Murray herself confirmed that was the case in her own social media statement, writing: “No words. Devastated and really speechless. 10+ months of my life dedicated to bringing him home to safety. Even made it official and filled out an application and got approved only to be here … not my dog.”
Many sympathized with Murray. One user wrote Cheramie was acting “selfish … and … isn’t putting Scrim’s needs before her emotions”. Another wrote: “She sees him as a meal ticket.” And still another wrote to Zeus’ Rescues: “I think you have showed you can’t properly take care of him. This should not be your dog.”
The Louisiana news outlet Nola.com reported that someone telephoned Cheramie and threateningly told her: “You better never let me see you out on the street.”
The rancorous tone of the dialogue unwittingly set off by Murray’s and Cheramie’s dueling statements then evidently prompted both to collaborate on defusing it.

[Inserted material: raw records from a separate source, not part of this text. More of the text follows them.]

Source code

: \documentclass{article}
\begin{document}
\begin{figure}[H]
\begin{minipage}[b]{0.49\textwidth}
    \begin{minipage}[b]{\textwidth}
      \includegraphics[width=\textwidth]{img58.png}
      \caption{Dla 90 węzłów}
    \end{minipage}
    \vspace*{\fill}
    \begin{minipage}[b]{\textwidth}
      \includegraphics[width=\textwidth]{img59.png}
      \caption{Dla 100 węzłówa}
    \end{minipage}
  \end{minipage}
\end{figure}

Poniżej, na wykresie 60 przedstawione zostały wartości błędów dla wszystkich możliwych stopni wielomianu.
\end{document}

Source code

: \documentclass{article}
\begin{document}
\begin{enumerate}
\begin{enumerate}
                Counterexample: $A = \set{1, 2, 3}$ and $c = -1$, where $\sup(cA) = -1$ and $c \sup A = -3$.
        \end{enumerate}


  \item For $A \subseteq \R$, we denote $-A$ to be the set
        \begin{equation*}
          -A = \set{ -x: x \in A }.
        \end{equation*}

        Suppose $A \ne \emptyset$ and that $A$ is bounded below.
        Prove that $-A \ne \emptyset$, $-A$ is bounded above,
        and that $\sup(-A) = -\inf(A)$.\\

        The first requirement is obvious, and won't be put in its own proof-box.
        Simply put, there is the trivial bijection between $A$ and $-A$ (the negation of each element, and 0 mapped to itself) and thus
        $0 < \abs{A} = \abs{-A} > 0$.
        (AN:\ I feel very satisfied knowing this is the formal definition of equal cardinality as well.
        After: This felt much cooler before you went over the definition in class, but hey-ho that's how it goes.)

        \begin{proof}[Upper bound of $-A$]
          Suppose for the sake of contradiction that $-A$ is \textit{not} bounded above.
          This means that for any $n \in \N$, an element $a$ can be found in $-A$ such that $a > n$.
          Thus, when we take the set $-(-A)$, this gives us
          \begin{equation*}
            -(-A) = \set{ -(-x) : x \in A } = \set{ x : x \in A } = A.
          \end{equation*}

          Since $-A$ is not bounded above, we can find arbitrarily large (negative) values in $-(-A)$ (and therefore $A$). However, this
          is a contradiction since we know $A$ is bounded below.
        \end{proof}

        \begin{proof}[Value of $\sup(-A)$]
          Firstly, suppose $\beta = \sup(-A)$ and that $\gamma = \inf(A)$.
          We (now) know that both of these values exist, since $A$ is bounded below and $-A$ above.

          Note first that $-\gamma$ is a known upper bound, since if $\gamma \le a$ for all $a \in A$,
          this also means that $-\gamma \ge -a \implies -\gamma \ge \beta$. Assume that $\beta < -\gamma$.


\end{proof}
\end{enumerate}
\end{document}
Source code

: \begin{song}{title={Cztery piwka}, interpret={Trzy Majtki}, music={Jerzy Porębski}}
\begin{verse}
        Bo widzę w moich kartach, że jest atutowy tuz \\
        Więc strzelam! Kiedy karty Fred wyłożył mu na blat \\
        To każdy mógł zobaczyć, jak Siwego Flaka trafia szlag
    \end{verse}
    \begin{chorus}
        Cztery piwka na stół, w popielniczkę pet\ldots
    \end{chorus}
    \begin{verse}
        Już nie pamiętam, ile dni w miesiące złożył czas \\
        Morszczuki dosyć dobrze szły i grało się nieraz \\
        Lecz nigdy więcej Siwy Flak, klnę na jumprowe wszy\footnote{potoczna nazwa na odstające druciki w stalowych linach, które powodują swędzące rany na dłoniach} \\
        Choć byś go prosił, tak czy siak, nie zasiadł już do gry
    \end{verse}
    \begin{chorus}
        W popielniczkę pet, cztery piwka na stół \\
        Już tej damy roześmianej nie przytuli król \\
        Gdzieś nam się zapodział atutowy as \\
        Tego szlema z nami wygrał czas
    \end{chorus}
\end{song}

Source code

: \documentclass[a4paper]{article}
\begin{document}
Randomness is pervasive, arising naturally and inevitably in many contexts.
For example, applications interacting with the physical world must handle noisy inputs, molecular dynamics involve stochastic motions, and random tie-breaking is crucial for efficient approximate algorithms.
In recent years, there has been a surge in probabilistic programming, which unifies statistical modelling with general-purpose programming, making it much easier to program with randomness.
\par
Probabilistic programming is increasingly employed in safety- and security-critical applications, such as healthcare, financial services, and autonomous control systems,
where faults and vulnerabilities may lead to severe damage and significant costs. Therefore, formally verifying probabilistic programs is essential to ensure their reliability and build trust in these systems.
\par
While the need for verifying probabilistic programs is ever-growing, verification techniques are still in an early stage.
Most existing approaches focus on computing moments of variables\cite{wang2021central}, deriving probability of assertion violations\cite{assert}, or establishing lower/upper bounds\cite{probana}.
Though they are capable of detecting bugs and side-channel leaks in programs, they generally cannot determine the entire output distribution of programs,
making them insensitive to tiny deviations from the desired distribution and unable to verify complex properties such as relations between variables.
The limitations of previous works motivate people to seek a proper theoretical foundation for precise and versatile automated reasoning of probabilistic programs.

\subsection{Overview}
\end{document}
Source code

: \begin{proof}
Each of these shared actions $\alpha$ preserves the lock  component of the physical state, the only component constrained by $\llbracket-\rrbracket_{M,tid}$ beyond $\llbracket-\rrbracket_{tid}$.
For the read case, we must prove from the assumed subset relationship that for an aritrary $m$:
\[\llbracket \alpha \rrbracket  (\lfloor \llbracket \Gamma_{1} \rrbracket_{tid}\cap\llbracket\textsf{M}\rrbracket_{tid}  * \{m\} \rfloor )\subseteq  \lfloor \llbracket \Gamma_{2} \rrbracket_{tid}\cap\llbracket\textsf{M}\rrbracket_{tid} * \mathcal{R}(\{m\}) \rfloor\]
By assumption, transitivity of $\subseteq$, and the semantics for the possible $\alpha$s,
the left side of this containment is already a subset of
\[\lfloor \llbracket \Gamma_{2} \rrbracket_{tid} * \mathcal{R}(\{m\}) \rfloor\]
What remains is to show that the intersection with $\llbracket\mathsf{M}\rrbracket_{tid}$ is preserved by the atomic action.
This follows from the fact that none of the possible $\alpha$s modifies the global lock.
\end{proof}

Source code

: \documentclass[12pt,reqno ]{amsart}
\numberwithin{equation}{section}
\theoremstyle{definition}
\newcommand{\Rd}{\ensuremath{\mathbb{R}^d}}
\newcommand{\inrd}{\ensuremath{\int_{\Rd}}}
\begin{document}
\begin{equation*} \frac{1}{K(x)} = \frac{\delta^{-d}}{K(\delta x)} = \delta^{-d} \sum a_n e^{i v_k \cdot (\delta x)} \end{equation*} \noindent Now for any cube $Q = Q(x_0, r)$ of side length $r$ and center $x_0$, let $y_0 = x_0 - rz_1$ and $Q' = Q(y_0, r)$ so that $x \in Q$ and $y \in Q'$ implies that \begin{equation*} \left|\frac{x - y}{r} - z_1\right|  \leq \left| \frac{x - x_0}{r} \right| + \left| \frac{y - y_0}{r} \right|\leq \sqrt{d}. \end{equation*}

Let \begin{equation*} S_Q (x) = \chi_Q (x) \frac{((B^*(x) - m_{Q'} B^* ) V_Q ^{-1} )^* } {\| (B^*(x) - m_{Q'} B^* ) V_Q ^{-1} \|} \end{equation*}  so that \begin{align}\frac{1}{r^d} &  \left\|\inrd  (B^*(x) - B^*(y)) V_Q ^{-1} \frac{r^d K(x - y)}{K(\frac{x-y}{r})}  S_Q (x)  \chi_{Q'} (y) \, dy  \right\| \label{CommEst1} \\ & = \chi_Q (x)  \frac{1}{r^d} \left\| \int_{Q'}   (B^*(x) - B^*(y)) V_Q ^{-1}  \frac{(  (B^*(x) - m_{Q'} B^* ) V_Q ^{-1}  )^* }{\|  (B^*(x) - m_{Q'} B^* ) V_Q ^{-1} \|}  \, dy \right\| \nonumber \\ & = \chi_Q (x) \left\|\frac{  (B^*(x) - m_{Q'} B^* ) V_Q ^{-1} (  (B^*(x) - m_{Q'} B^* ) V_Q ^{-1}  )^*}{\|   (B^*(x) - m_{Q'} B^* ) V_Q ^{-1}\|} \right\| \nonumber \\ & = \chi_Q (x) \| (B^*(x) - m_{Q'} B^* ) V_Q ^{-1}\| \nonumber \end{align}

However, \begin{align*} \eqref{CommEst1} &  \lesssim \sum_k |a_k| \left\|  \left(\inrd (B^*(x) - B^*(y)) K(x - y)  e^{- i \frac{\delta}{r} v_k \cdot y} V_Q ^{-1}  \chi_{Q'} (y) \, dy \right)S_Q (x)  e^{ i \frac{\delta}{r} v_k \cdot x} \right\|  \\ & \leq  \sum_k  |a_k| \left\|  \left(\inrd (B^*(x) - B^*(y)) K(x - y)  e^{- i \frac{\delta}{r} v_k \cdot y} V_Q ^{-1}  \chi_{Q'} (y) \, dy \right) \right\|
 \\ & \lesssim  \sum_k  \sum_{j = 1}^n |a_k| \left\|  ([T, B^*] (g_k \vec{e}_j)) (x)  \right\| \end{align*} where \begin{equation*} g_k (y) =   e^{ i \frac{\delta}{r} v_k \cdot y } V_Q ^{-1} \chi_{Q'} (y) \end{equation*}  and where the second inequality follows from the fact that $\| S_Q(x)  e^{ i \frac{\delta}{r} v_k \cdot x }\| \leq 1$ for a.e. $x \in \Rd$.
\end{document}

Convinced that Scrim was thriving in Cheramie’s home, Murray and Maulauizada then essentially dropped their adoption claim to leave him in the care of the Zeus’ Rescues proprietor, with assurances that they would still have roles in his life. They also made a conciliatory video with Cheramie and Scrim, on her lap, between them.
An intermittently teary-eyed Murray said in the video: “Our focus is on Scrim. I hope everyone can celebrate with us that this dog is just doing wonderful.”
Apologizing for the statement that unleashed the backlash directed at Cheramie, she added: We really want this to end on a good note.”
Cheramie, for her part, denied Scrim’s measure of fame was a factor in her love for him. She said she was grateful Murray and Maualauizada engaged in “honest and open conversations” with her about “a painful situation” – and wanted “what’s best” for Scrim.
“I love the fact that we can have this type of relationship and that we’re here now doing this,” Cheramie remarked.